What the exercise asks —
Please return the records below exactly as they appear, leaving every picture out.
** Dataset records follows **
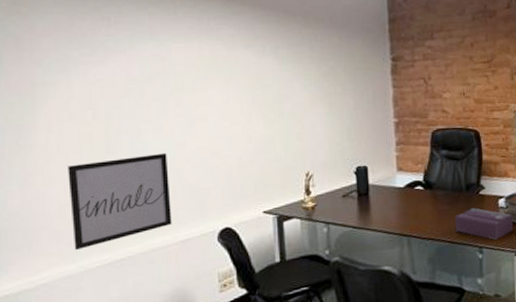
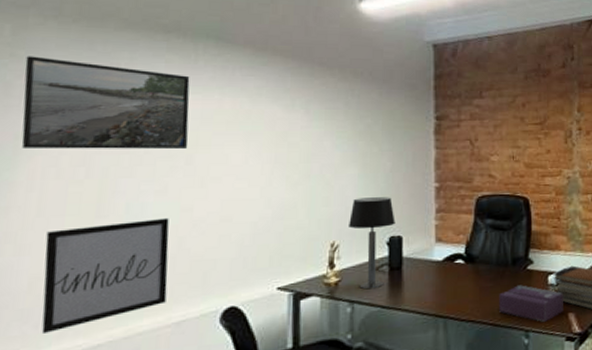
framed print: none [30,12,176,96] -> present [21,56,190,150]
table lamp: none [319,132,361,213] -> present [347,197,395,290]

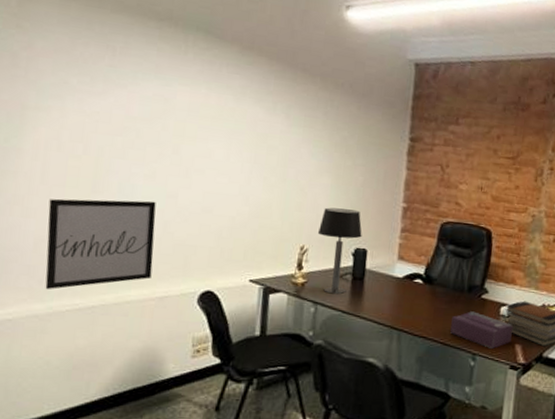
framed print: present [21,56,190,150] -> none [27,28,180,139]

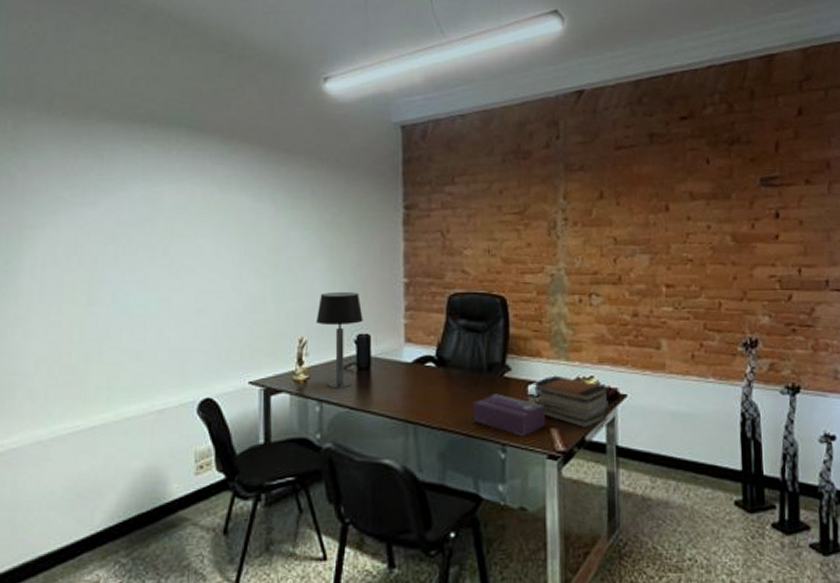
wall art: present [45,198,156,290] -> none [47,307,151,412]

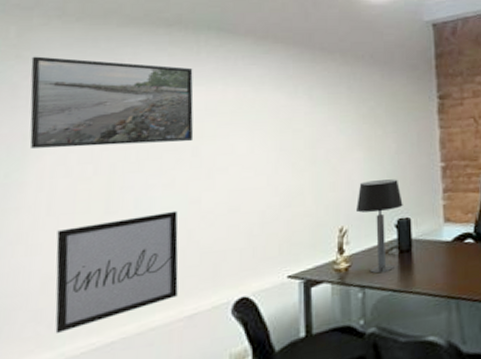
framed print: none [25,149,165,240] -> present [29,56,194,148]
wall art: none [47,307,151,412] -> present [55,210,179,333]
** End of Dataset records **
Completed task —
framed print: none [30,12,176,96] -> present [21,56,190,150]
table lamp: none [319,132,361,213] -> present [347,197,395,290]

framed print: present [21,56,190,150] -> none [27,28,180,139]

wall art: present [45,198,156,290] -> none [47,307,151,412]

framed print: none [25,149,165,240] -> present [29,56,194,148]
wall art: none [47,307,151,412] -> present [55,210,179,333]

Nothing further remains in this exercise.